The case is due to go to the high-court next month and, given the precedents around parallel importing, things don't look good for CD Wow. Back in 2001, Tesco lost its case against Levis over its right to sell cheap jeans imported from the US, where lower trade prices would have allowed the retailer to sell jeans at a 40 percent discount.

But if the BPI wins, it will probably be a short-lived victory. Just how much belligerent behaviour does the record industry think its customers will put up with? And given the twin pressures of CD piracy and peer-to-peer file-swapping, it seems ludicrous that industry executives are focusing their attention on legitimate retailers who are actually making money for them.

The CD Wow case seems harsh enough, but it now looks like the BPI may go after Amazon.com, according to reports in the Financial Times. Not content with seeing its traditional business eroded by piracy and file-swapping, the BPI has settled on the public-image coup of investigating one of the Internet's biggest success stories. That should really help get the kids back on side again.

This whole deal seems like PR suicide: moves like this will probably see more young people than ever file-sharing or buying from CD Wow just to stick two fingers up at an industry doing a very good job of portraying itself as unimaginative and out-of-touch. Not a great combination for companies whose target market is in its early teens and twenties.

 

The last few years have been tough for music execs, but at the same time, their intransigence has undoubtedly exacerbated the impact of the Internet on their business. The RIAA claims CD sales have dropped by 10 per cent since 2001 and around 7 per cent in 2002, and it puts the blame firmly on file-sharing. But the reality is that the negative PR whipped up by last year's lawsuits against file-swappers probably achieved very little. The real drain on the music-industry's bottom line comes from piracy not file-sharing.

According to the International Federation of the Phonographic Industry (IFPI), one in three CDs sold is a pirate copy. Some experts claim that at around £2.86bn, the pirate-CD market is so big that it may be worth more than the legitimate music market of every country in the world except the US and Japan. Given the average price of a pirated CD is around $4, none of which finds its way back to the industry, deciding to sue the likes of CD Wow for giving too small a cut of CDs that retail for twice that seems a little harsh to say the least.

But piracy is not the only issue. Another reason for the decline in CD sales is that the industry simply isn't making as many. The CD just isn't that popular a format anymore -- certainly not one worth launching two huge lawsuits to protect. According to RIAA figures cited in a BBC report, during the last two years the US music industry has dropped production by around a quarter. Experts put this drop down to the fact that music isn't as important as it used to be to teenagers. The record industry is now competing with mobile phones, computer games and DVDs for a slice of the youth market.

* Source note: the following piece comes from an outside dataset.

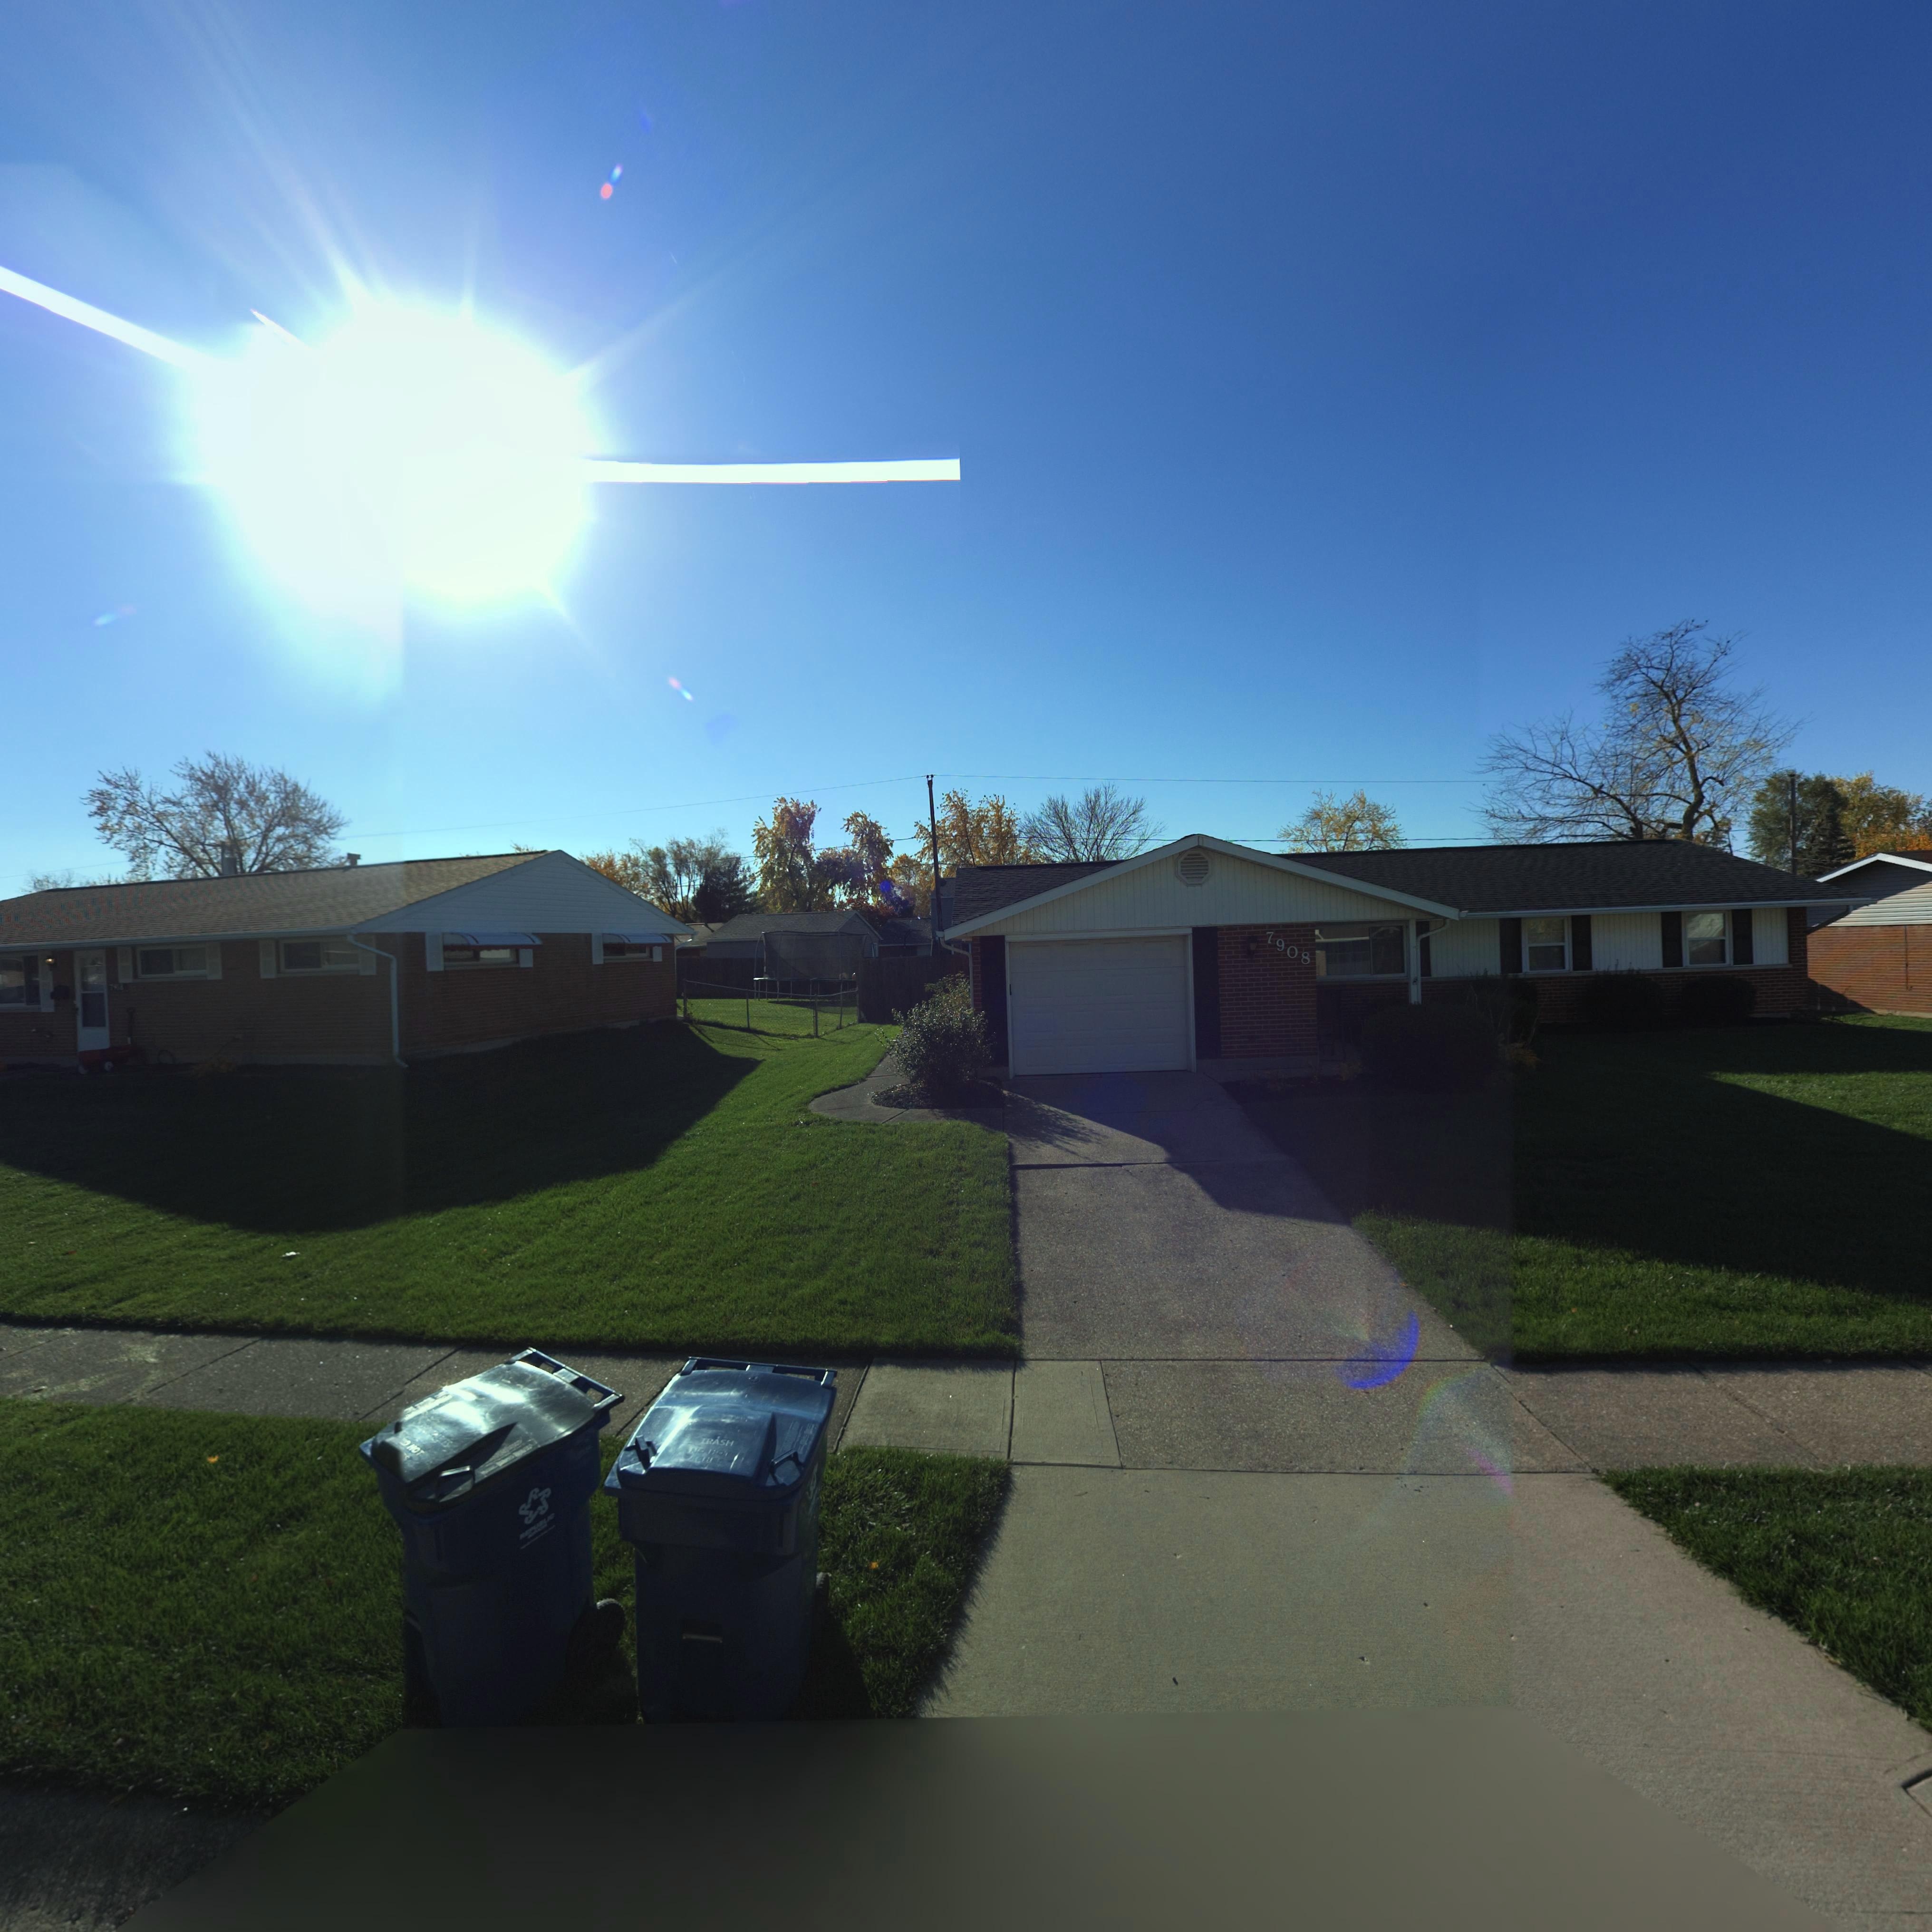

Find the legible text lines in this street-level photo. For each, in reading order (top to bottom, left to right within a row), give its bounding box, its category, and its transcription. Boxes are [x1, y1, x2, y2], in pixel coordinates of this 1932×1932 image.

[1265, 931, 1311, 966] StreetNumber: 7908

Given the changing dynamic of its business, it's hard not to think that the record industry would be better off embracing new technology than firing off random lawsuits that will serve only to alienate its customer base and damage its legitimate sales channel. Promoting legitimate file-sharing businesses and technologies such as SACD, which is a new high-quality CD format that cannot as yet be pirated, or DVD-A seems like a more positive approach to the problem. The main issue is that at the moment, it's the criminals and entrepreneurs who are pushing the technical envelope, not the music industry. Until, the RIAA and BPI start really innovating and dictating the technical direction of their business, they are always going to be left behind -- and forced to redress the balance through the courts.